Even more important than the production of these events is their indication of what fashion trends are coming next and what kinds of products are likely to be big sellers.
This time around, it was down jackets and winter coats that caught the eye. Until several years ago, you’ll remember, it was said that we in Japan would soon need no overcoats, let alone down coats, because the country would be subtropical and we’d regularly have warm winters due to the accumulation of greenhouse gases caused by the destruction of the ozone layer.
Things are completely different now, and many scientists are saying solar activity is decreasing and a mini ice age may have started. Why was it that a former vice president of the United States won the Nobel Peace Prize for authoring “An Inconvenient Truth?”
The sluggish fashion industry in Japan was hoping badly for a cold winter, so obviously it breathed a sigh of relief this winter. It was so cold that down coats sold very well.
I wrote in this column in February that the dominance of Moncler in Japan regarding down jackets and coats was being challenged by Canada Goose. I think those two brands are very popular here because of their high spec fit for professional use, and their brand logos.
Both brands are easy to find on the street because of their iconic logos on the sleeves. The Moncler logo is a combination of the initial “M” and a rooster, the national bird of France. The brand was born in Grenoble, France, initially for professional alpinists. The company is now based on Milan, and its clothes are popular with relatively well-to-do female office workers here.
In the Canada Goose logo, the white, Australia-like shape is seen on the Arctic disc surrounded by red maple leaves, a famous symbol of Canada.
Both logos remind us of their countries of origin, which underlines that national pride is at the foundation of luxury brands.
It’s not only for down coats that logos play an important role. Industry people agree that the top-selling luxury brand in Japan right now is Balenciaga. They say its three-fold wallets at over ¥40,000 are flying off the shelves, and its sandals and sneakers priced in the ¥30,000 to ¥80,000 price range are also selling like crazy.

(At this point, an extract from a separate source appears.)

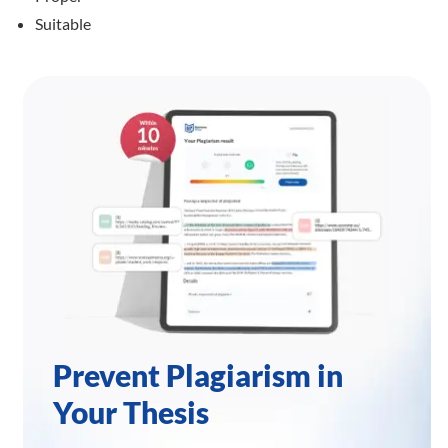
Suitable
Prevent Plagiarism in
Your Thesis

It’s young Japanese people who are buying them, and the deciding factor for them is apparently the Balenciaga logo.
Fashion journalists and industry people were surprised at the bold transformation of Balenciaga after the appointment of Demna Gvasalia, who hails from Georgia, as the brand’s artistic director. What’s even more amazing is that young people began buying Balenciaga products with its logo after the brand underwent the transformation.
Collaboration between Louis Vuitton and Supreme became a big talking point last year. Logos are a decisive factor for customers of both brands. Gucci is gaining steam in Japan, as if its slump in the recent past had never happened. Its products with the GG mark are very popular, especially among young people. I also hear agnes b. T-shirts with its logo are selling at twice the pace of last year.
It’s not certain whether this logo craze, which is taking place in Japan for the first time in a while, is also happening elsewhere. One theory is that consumers have too many choices due to the surfeit of information on the internet, so they tend to decide on a purchase for a simple reason. I suspect the same applies to the rise of fashion influencers. What do you think?